Sampai saat ini, kendala utama usaha kelompok ialah pemasaran. Termasuk bagi para pengusaha yang memanfaatkan produk ramah mangrove. “Kami bantu sosialisasikan mereka bahwa masih ada produk ramah mangrove yang bisa disebarkan ke masyarakat sehingga masyarakatpun merasakan manfaatnya,” ujar dia.
BRGM menggelar rangkaian acara “Mangrove for Future” pada Jumat-Sabtu, 26-27 Juli 2024 di Jakarta. Kegiatan itu untuk mewujudkan rehabilitasi mangrove yang bersinergi dan berkelanjutan.
“Mangrove for Future” berisikan dialog antar lembaga dan pendapat para ahli terkait pelaksanaan rehabilitasi mangrove yang ada di Indonesia. Pada kesempatan ini, para ahli dari berbagai sektor membahas isu hangat terkait rehabilitasi mangrove yang kini berjalan di Indonesia, serta memberikan masukan agar rehabilitasi mangrove berjalan secara optimal.
Para ahli itu di antaranya dari KLHK, KKP, ATR/BPN, IPB University, BRIN. Terdapat juga dari kalangan usaha yaitu PT Indika Energy Tbk, PT Pertamina Hulu Rokan, PT Inalum, Dompet Dhuafa, dan Global Affair Canada (GAC).
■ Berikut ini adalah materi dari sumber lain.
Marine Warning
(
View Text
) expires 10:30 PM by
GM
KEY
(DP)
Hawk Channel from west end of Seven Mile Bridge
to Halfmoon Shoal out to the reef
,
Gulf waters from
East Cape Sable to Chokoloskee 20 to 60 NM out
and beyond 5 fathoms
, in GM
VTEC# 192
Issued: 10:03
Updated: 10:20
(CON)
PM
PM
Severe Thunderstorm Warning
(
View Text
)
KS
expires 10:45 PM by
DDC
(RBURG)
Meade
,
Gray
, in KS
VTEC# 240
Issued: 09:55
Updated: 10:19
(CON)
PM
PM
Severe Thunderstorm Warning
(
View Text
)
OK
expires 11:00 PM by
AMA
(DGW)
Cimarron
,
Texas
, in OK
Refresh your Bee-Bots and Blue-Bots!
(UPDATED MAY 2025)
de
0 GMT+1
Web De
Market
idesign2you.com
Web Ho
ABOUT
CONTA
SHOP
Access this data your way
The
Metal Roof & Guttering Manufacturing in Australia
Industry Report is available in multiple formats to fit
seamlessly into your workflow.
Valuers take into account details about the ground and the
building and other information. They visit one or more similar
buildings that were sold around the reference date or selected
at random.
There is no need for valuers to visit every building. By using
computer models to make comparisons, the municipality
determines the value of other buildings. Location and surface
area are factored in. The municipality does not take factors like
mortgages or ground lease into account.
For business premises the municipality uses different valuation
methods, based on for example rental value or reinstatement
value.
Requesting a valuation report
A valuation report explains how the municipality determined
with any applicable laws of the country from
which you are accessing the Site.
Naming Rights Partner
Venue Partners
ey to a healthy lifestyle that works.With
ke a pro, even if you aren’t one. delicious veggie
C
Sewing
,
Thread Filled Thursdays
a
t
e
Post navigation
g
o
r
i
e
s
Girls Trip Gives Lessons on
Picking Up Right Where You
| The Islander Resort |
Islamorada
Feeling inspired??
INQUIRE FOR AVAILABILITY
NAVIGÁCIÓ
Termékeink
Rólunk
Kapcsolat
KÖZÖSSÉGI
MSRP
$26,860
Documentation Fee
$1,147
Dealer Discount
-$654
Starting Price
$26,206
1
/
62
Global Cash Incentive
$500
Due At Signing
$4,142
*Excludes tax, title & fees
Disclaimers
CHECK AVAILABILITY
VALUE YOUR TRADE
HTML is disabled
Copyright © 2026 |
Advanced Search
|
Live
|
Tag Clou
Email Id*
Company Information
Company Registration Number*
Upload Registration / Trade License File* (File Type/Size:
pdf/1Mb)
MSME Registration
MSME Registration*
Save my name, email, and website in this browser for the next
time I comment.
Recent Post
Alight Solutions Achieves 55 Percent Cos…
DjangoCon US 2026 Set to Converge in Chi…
Sedangkan dari masyarakat dan pelaku UMKM terdapat eFishery, Zie Batik Semarang, KTH Penghijauan Maju Bersama, Pokdakan Salo Sumbala Sejahtera, Kelompok Perempuan Tani Hutan Mangrove Kawasan Pesisir Papua Barat, Pemuda Perintis Perbaikan Ekosistem Mangrove Kalimantan Barat, Nelayan dan Aktivis Mangrove di Bangka Belitung. Terdapat juga sesi yang diisi oleh para jurnalis yang membahas terkait isu-isu lingkungan.